My editor tells me that I cannot import files with extensions, so "./main.ts" appears to be an error even if I can succesfully build it running webpack.

If I remove the .ts extension, my editor works fine (it also detects the module exports) but webpack fails to build the dist file throwing this error: Module not found: Error: Can't resolve './main' in ....

Visual Studio Code works fine

My webpack config file looks like this:

const path = require('path');
const { VueLoaderPlugin } = require("vue-loader");

module.exports = {
    entry: './src/main.ts',
    output: {
        path: path.resolve(__dirname, './dist'),
        publicPath: '/dist/',
        filename: 'build.js'
    },
    plugins: [ new VueLoaderPlugin() ],
    module: {
            rules: [
            {
                test: /\.ts$/,
                use: "ts-loader",
            },
            {
                test: /\.css$/,
                use: [
                    'vue-style-loader',
                    'css-loader'
                ],
            },
            {
                test: /\.vue$/,
                loader: 'vue-loader'
            }
        ]
    },
    resolve: {
        extensions: ['.ts', '.js', '.vue']
    }
}

What is wrong with my configuration? Is it a problem of my editor or is it about the webpack configuration? How can I manage to let it work correctly? Thanks

Edit: After Jeff's answer (thanks Jeff), I changed the extensions and alias properties of my webpack configuration:

extensions: [ ".ts", ".js", ".vue" ],
alias: {
    "vue$": "vue/dist/vue.esm.js"
}

but this did not change the result.

Here is a link to the source code.

1 Answer 1

1

Your Typescript imports typically should not end in extensions. Instead, Webpack should be configured to append the extensions as needed.
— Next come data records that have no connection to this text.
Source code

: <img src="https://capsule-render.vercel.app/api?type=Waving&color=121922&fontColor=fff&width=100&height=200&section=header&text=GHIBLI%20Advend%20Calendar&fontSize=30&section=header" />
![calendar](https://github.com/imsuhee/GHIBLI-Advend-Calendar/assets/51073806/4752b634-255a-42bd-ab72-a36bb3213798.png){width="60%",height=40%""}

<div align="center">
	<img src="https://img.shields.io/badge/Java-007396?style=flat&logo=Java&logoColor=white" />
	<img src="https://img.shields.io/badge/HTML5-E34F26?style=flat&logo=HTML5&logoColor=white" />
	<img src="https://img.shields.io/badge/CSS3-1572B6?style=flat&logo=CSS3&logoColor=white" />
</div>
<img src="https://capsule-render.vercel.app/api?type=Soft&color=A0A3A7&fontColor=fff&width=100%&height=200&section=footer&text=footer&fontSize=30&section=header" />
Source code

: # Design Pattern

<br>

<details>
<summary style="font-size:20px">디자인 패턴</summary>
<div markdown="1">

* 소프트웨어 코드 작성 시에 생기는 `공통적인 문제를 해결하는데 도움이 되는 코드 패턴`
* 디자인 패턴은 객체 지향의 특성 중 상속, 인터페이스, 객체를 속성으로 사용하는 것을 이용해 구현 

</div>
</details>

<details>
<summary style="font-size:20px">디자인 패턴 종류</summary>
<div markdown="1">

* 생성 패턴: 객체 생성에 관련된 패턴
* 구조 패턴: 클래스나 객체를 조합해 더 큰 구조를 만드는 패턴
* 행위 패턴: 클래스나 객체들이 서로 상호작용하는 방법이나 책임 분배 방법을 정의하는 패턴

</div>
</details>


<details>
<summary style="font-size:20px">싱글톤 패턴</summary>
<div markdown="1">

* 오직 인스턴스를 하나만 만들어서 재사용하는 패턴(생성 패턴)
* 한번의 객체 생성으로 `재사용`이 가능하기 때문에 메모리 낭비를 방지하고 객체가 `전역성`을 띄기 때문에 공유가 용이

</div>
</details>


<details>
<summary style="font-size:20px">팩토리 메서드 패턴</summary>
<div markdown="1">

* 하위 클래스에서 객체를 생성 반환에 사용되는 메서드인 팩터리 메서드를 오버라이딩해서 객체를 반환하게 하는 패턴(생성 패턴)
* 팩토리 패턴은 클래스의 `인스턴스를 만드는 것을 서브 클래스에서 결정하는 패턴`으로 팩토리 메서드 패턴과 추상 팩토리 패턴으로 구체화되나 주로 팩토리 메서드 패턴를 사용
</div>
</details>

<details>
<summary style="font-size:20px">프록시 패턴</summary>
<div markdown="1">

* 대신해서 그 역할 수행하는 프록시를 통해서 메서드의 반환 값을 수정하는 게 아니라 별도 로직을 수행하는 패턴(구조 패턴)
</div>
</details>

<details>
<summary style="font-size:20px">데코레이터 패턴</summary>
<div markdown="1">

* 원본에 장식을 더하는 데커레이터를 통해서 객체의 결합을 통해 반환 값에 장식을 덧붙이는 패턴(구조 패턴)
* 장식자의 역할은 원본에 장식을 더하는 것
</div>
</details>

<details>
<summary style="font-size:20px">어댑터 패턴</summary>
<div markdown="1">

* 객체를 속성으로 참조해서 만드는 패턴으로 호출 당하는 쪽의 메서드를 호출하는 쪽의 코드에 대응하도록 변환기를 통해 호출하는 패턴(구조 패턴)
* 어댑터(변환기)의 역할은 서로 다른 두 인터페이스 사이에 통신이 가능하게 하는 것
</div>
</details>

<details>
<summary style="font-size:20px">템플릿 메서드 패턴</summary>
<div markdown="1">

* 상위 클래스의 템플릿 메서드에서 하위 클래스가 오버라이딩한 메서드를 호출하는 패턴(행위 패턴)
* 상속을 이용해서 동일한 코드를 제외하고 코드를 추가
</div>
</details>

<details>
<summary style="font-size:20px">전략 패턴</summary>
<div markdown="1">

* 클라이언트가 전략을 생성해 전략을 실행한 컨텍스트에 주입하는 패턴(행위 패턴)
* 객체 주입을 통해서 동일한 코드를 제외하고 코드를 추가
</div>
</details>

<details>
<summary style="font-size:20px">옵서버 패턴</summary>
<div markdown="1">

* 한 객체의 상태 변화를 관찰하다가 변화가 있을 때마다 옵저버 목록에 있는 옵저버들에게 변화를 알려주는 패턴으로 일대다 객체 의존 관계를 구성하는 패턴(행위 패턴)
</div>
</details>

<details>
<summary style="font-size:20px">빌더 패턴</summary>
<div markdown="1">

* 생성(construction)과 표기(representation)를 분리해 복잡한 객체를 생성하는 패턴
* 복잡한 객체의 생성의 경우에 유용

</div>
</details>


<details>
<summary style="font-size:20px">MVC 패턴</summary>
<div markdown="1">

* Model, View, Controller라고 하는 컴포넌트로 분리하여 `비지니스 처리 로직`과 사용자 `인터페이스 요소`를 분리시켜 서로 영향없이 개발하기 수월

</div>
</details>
As in the Microsoft Typescript Vue SFC example on GitHub, your "resolve.extensions" list should include .ts:

  resolve: {
    extensions: ['.ts', '.js', '.vue', '.json'],
    alias: {
      'vue$': 'vue/dist/vue.esm.js'
    }
  },

As in the resolve.extensions documentation:

Attempt to resolve these extensions in order.

If multiple files share the same name but have different extensions, webpack will resolve the one with the extension listed first in the array and skip the rest.